Fellows we are looking for

As an indicative guide (this is not a score sheet), in no particular order, I evaluate candidates according to:

  • Science background: What indicators are there that the candidate can think scientifically, can run their own research projects or help others effectively in theirs?

  • Quantitative skills: How likely is the candidate to have a good grasp of mathematics that is relevant for interpretability research? Note that this may include advanced math topics that have not yet been widely used in interpretability research but have potential to be.

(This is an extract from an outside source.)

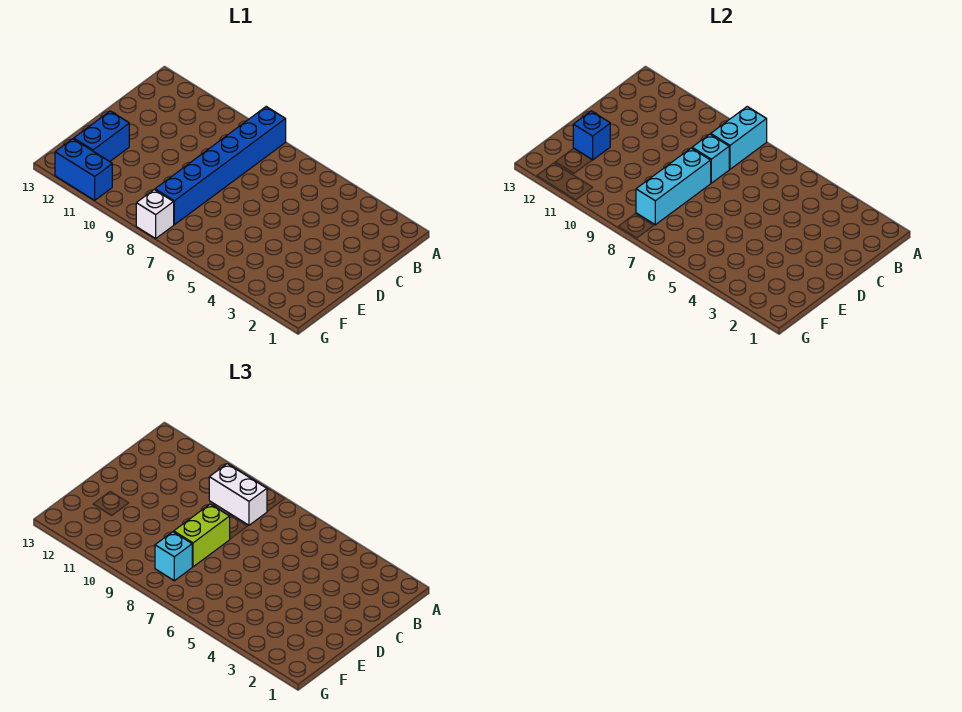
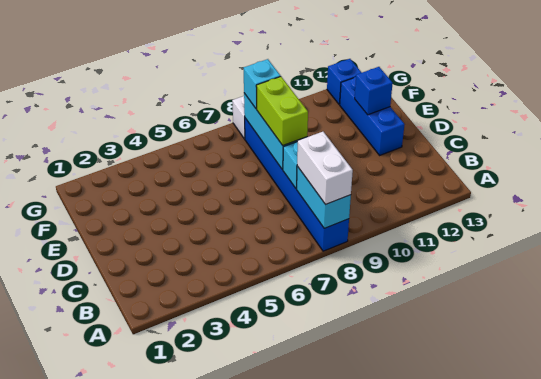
white 1x2 brick [209,464,267,525] -> white 1x2 brick turned to [297,132,353,205]
blue 1x2 brick [74,111,129,162] -> blue 1x3 brick [340,77,405,155]
blue 1x2 brick [55,139,112,200] -> blue 1x1 brick [327,59,362,105]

  • Engineering skills: How strong is the candidates’ engineering background? Have they worked enough with python and the relevant libraries? (e.g. Pytorch, scikit learn)

  • Safety research interests: How deeply has the candidate engaged with the relevant AI safety literature? Are the research directions that they’ve landed on consistent with a well developed theory of impact?

  • Conscientiousness: In interpretability, as in art, projects are never finished, only abandoned. How likely is it that the candidate will have enough conscientiousness to bring a project to a completed-enough state?

In the past cohort I chose a diversity of candidates with varying strengths and I think this worked quite well. Some mentees were outstanding in particular dimensions, others were great all rounders.

In some cases, projects might be of a nature that they’ll work well as a collaboration with external researchers. In these cases, I’ll usually encourage collaborations. But in general I leave the decision to form collaborations up to each scholar. 

Project selection

In general I'd like projects in my stream should at least be conceptually informed by parameter decomposition, manifolds, and minimum description length framings of interpretability, if not build on them directly. 

Scholars and I will discuss projects and come to a consensus on what feels like a good direction. I will not tell scholars to work on a particular direction, since, in my experience, intrinsic motivation to work on a particular direction is important for producing good research.